Faith poured her coffee, then walked over to examine Michael's notes.

As he'd warned her, he hadn't made much headway. She sighed in irritation, but she couldn't blame Michael. Lack of progress shouldn't have surprised her. Actually, it didn't surprise her. It irritated her. There should have been some kind of pattern, something to allow them to come up with an actual investigative path. Right now, they were just directionless, and that wasn't doing anyone any good.

Except there was a pattern. The victims had excellent hearing and were probably lured by a high-frequency sound such as that produced by a dog whistle. They were both members of the same study, and while she wasn't sure if it mattered yet, they were both part of the music industry. She remembered reading a quote from a police detective once that said that in fiction, detectives dealt with a paucity of clues, but in real life, detectives dealt with a glut of clues and the difficulty was determining which clues meant something and which clues were pointless.

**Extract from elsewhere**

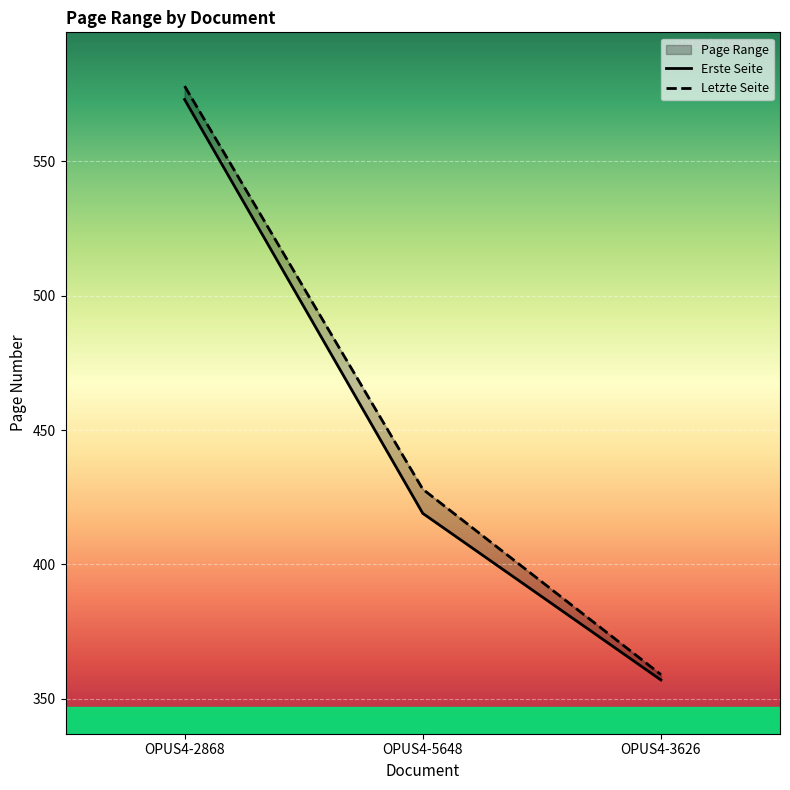

What value does the Erste Seite series have at OPUS4-5648, to the nearest 50?

400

Faith had dealt with cases that provided a glut of clues and cases that provided a paucity. The truth, then, was somewhere in the middle.

Right now, the truth was somewhere in the ether, and she hated that.

Turk sensed her irritation and rested his head over her thigh. She reached down and scratched softly behind his ear. "This case sucks," she said softly, "and the problem is there's a lot we know, but one crucial something we don't know."

Turk whined contentedly, and Faith continued to think out loud. "Or maybe we know what we need to know and just don't recognize it. We need a next step. We're going to start spinning our wheels, and in a case like this, we can't afford to do that."

She'd promised Hector that she would stop this asshole before he hurt anyone else. She knew it was a foolish promise to make when she made it, but she still made it. She still wanted to believe it was true, even though she had never in her life solved a case without seeing more victims suffer first.

But God, it would be nice for that to happen just one time.

Her phone rang, and when she saw the number, her heart sank. She answered and prayed this wasn't what she thought it was.

It was.

"We need you guys at 6675 Peachtree Lane," Detective Wanda Simonich said. "There's been another murder."